8, a carboxyl group-containing polyhydroxyether resin compound obtained by reacting to have a range of 8; (B) a photopolymerizable unsaturated compound having at least one ethylenically unsaturated group at a terminal; A photopolymerization initiator that generates a radical and (D) a compound represented by the following general formula (II): (Wherein, R ⁴ , R ⁵ and R ⁶ are each independently an alkylene group, a substituted alkylene group, an alkyleneoxy group, an arylene group or a substituted arylene group, and R ⁷ , R ⁸ and R ⁹
Each independently represents a residue obtained when an isocyanate reacts with a compound having active hydrogen. ), Wherein the photopolymerization initiator for generating free radicals by actinic rays is at least one selected from 2,4,5-triarylimidazole dimers.

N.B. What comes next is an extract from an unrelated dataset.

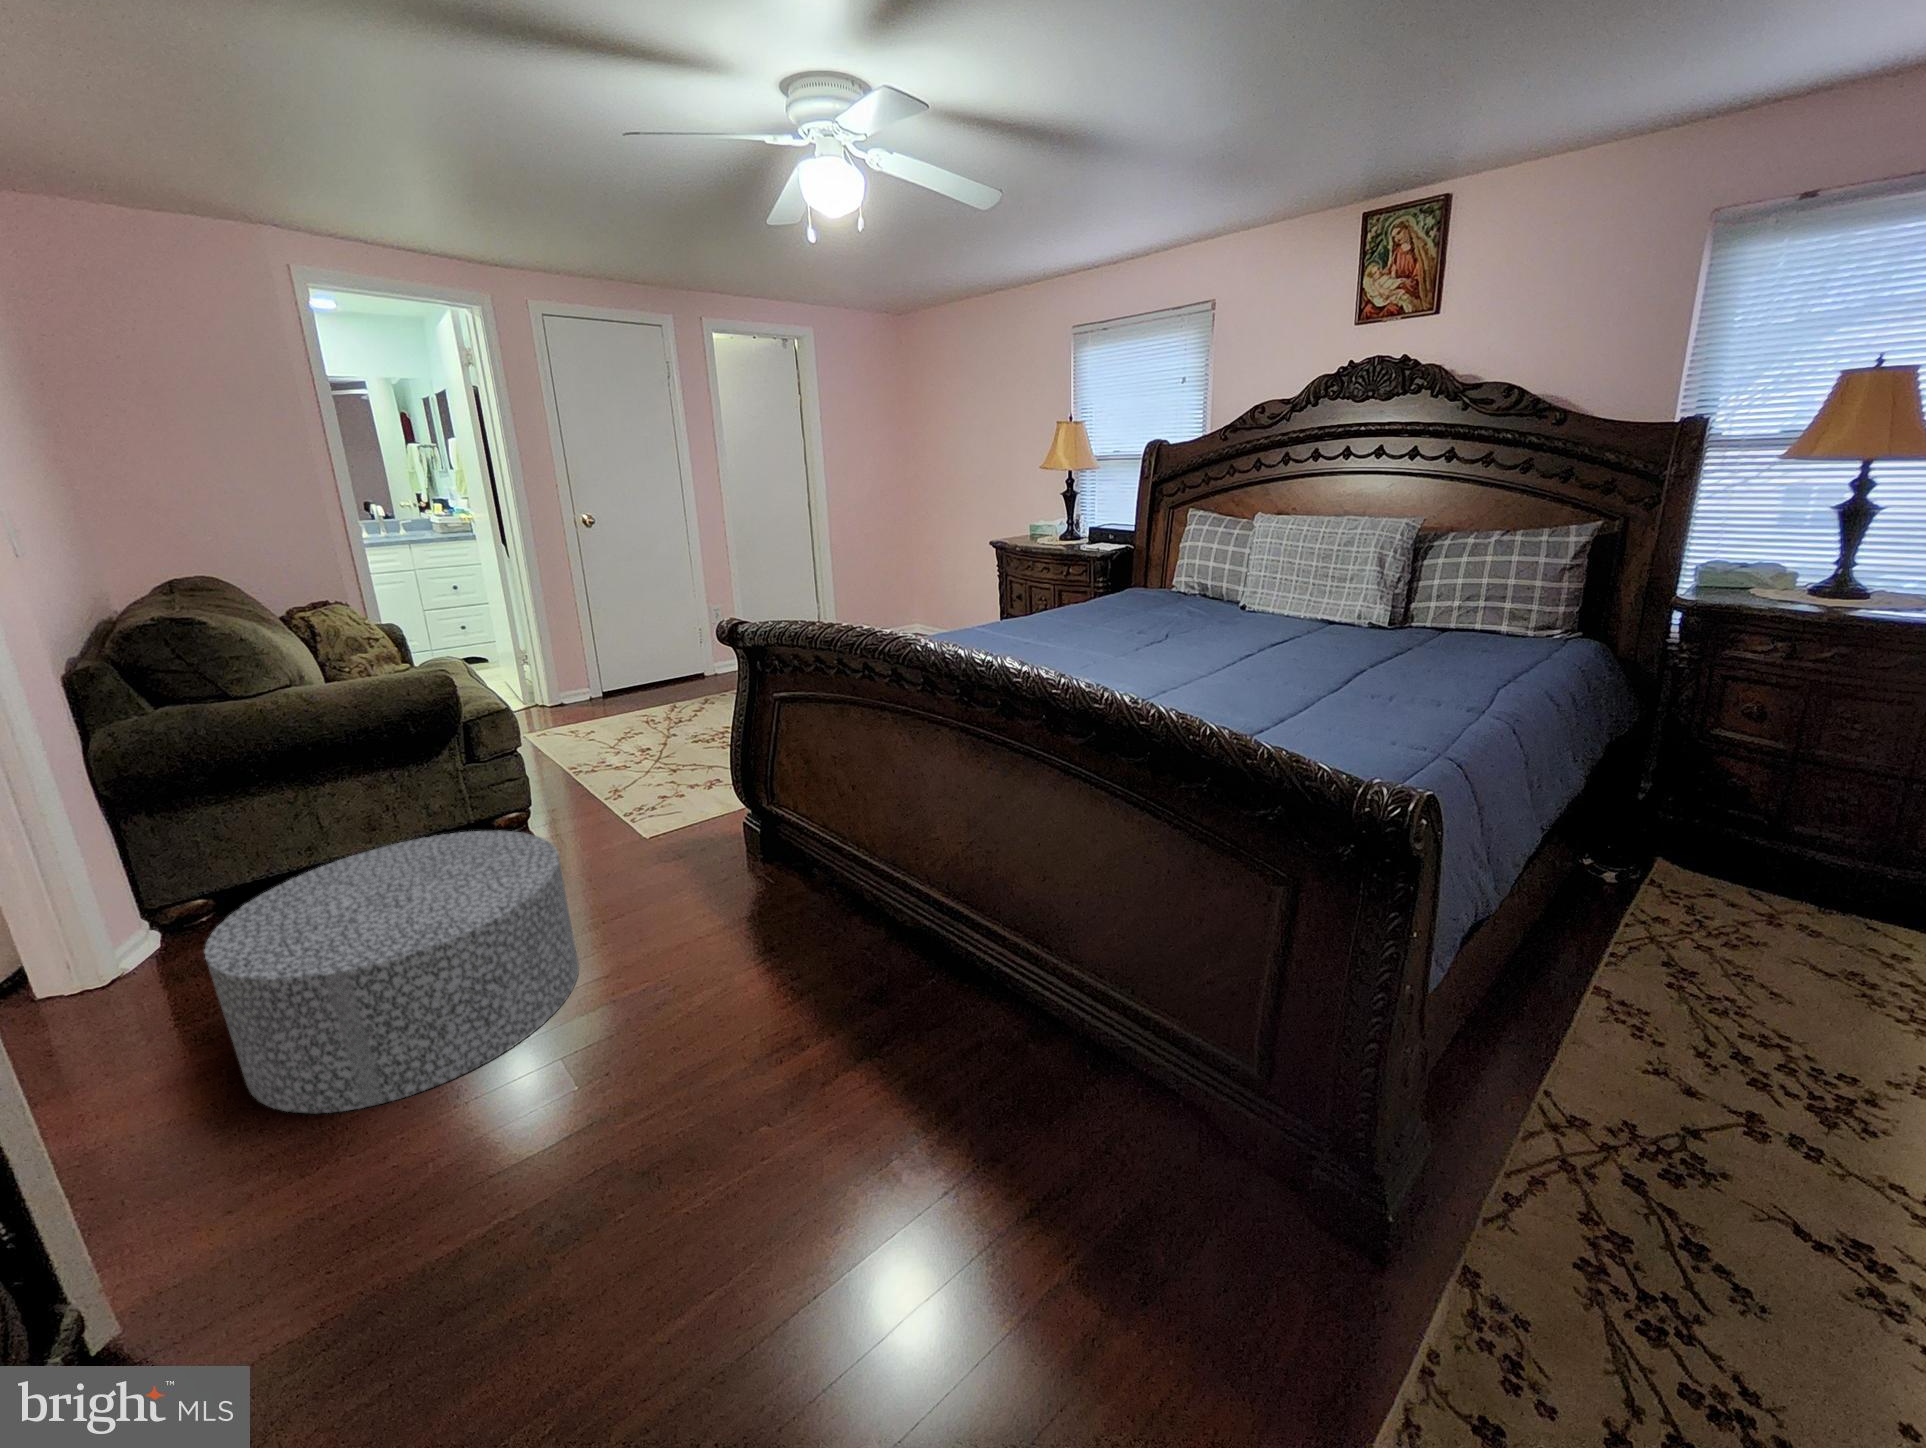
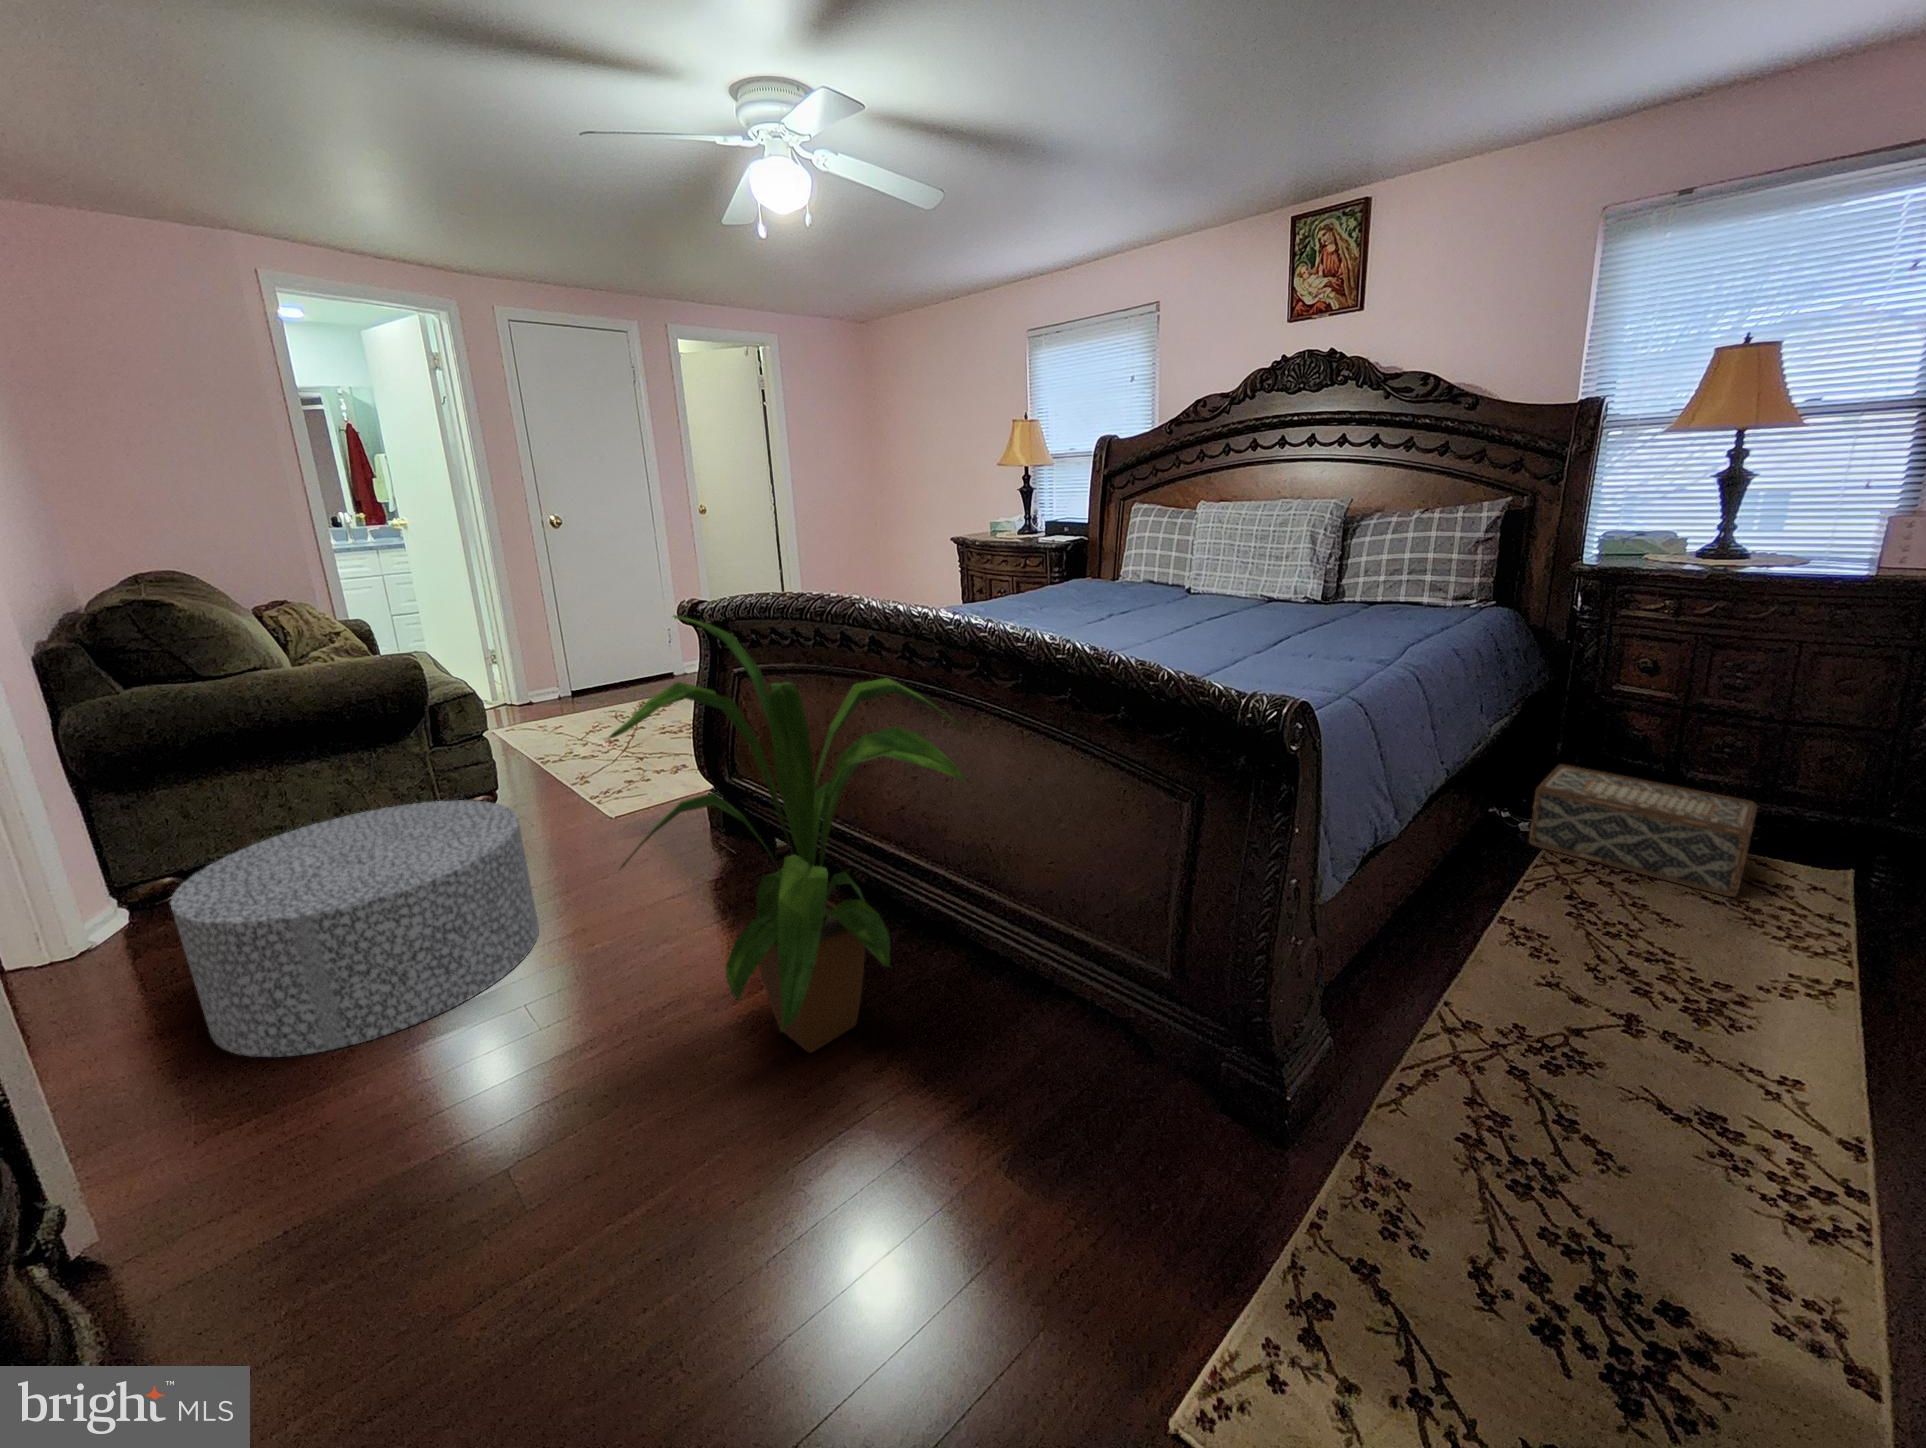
house plant: none [660,667,1047,1134] -> present [609,615,966,1053]
woven basket: none [1612,809,1870,968] -> present [1529,764,1757,897]

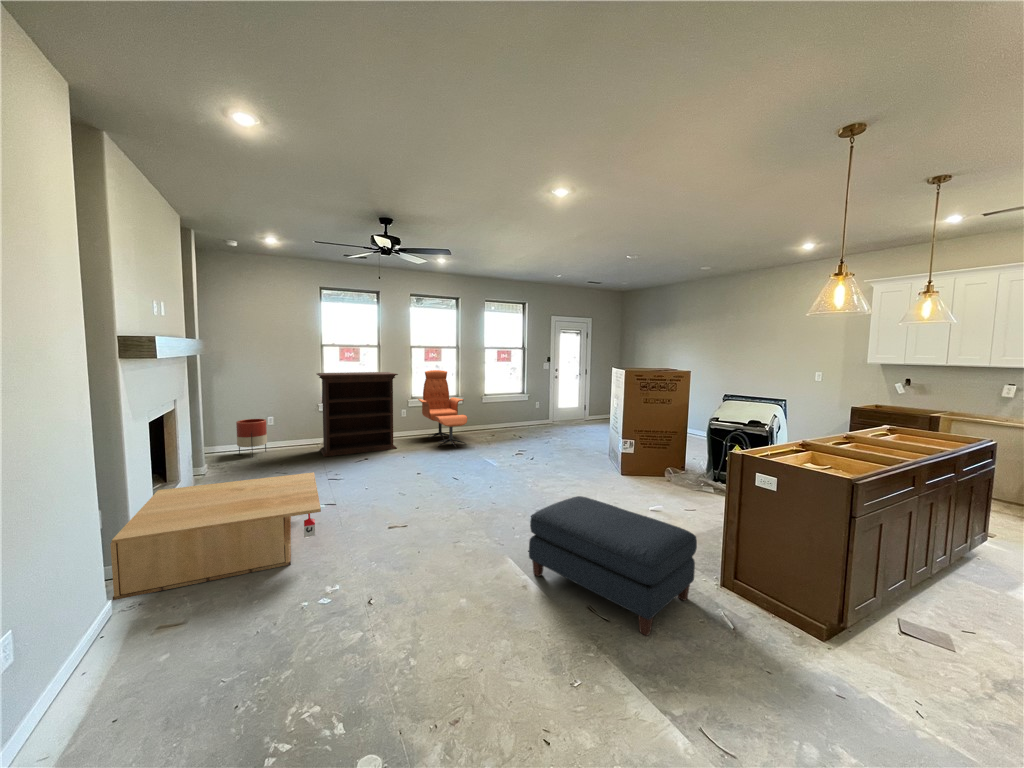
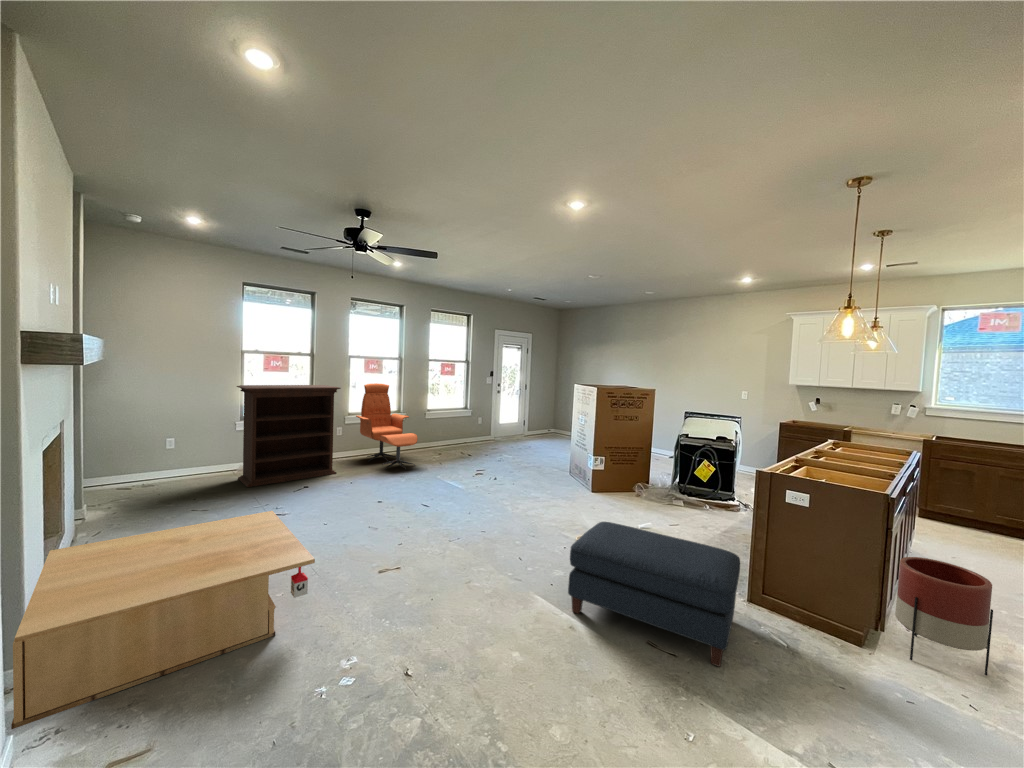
planter: present [236,419,267,457] -> present [895,557,993,675]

A photosensitive resin composition comprising a seed. 2. A photopolymerization initiator which generates free radicals by actinic rays is represented by the general formula (III): ## STR3 ## (Wherein R ¹⁰ and R ¹¹ in the formula are each a hydrogen atom or an alkyl group, and may be the same or different from each other). The photosensitive resin composition according to claim 1, comprising at least one selected from triarylimidazole dimers. 3. A photosensitive element comprising a layer of the photosensitive resin composition according to claim 1 and a film supporting the layer. 4. The photosensitive element according to claim 3, further comprising a peelable cover film laminated on the photosensitive resin composition layer. 5. A method for producing a plating resist, comprising applying a solution of the photosensitive resin composition according to claim 1 onto a substrate, drying the solution, irradiating the solution with imagewise active light, and then developing. 6. A plating resist, comprising using the photosensitive element according to claim 3 and laminating a layer of the photosensitive resin composition on a substrate, irradiating the active image imagewise, and then developing. Manufacturing method. 7. The method for producing a plating resist according to claim 5, further comprising one or both of an actinic ray irradiation step and a heating step after the development.